June and July are typically quieter months in the Atlantic basin, with limited tropical storm and hurricane activity. Eighty-five percent of major hurricanes develop after Aug. 20, according to Phil Klotzbach, who works at Colorado State University and develops the Atlantic hurricane forecasts between August and October, typically the peak times for development.
By early August 2020, the Atlantic hurricane season already spawned seven tropical storms and two hurricanes. By early August 2021, we had already tallied four tropical storms and one hurricane.
This Atlantic hurricane season has only yielded three tropical storms with relatively minor impacts.
Though this seems like a quiet season to date, it is directly in-line with 30-year averages from the National Hurricane Center below, with just three named storms typical through Aug. 3.
|Number||Named systems||Hurricanes||Major Hurricanes|
|1||Jun 20||Aug 11||Sep 1|
|2||Jul 17||Aug 26||Sep 19|
|3||Aug 3||Sep 7||Oct 28|
|4||Aug 15||Sep 16||–|
|5||Aug 22||Sep 28||–|
|6||Aug 29||Oct 15||–|
|7||Sep 3||Nov 15||–|
Atlantic hurricane season ramps up beginning in August due to a variety of factors including warmer ocean waters, less Saharan dust in the atmosphere, and more disturbances marching across the ocean from Africa which act as “seedlings” for tropical storms.

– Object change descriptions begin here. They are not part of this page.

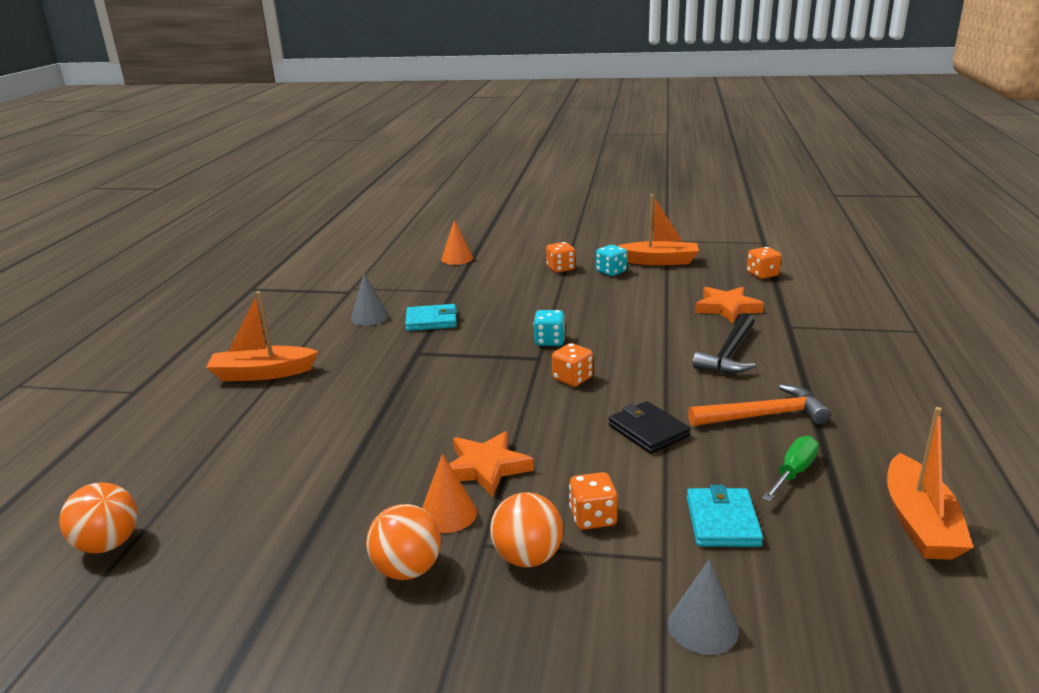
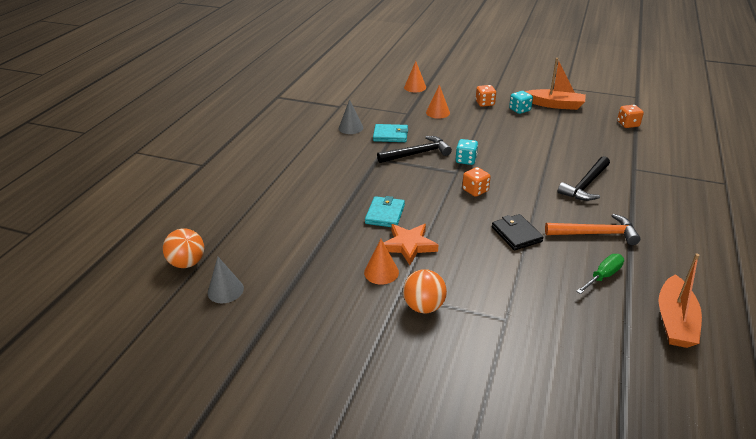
camera: 10 degrees right, 10 degrees up
(262, 373) = (280, 162): orange boat -> none
(407, 569) = (353, 303): orange ball -> none
(476, 340) = (417, 153): none -> black hammer
(496, 286) = (438, 112): none -> orange cone
(593, 517) = (468, 287): orange dice -> none
(703, 627) = (518, 364): grey cone -> grey cone (225, 290)
(722, 521) = (548, 301): turquoise wallet -> turquoise wallet (385, 214)
(727, 308) = (594, 149): orange star -> none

We are tracking an expected increase in disturbances rolling off the coast of Africa during the middle of August. These tropical waves can act as embryos for tropical storm development as they trek westward across the Atlantic. As Joe Bastardi of Weatherbell.com writes, “the wave train is going to start running,” with wetter than normal weather expected across the interior of Africa where these seedlings are born.
The final variable expected to lead to an increase in tropical activity in mid-August is the Madden-Julian Oscillation, or MJO. We can think of the MJO as a large-scale area of rising or sinking air which can either enhance or suppress storm development.
As a storm-supporting area of rising motion moves over the Atlantic mid to late-August, large-scale rising motion will replace large-scale sinking, making conditions more favorable overall for tropical development. A setup like this led to a hurricane outbreak at the end of August 2020.
While all of these variables will lead to an increase in tropical activity in the Atlantic, it will not come immediately. Long-range forecast models are suggesting the current lull in activity lasts through Aug. 12, with an increase coming between Aug. 12-20.
While we expect a sharp uptick in hurricane activity, it is impossible to forecast where the storms may go until they form. Forecasters at CSU diagnose a higher than normal 59% chance of a Texas hurricane strike this year (average: 36%), and a 28% chance of a major hurricane strike (average: 16%).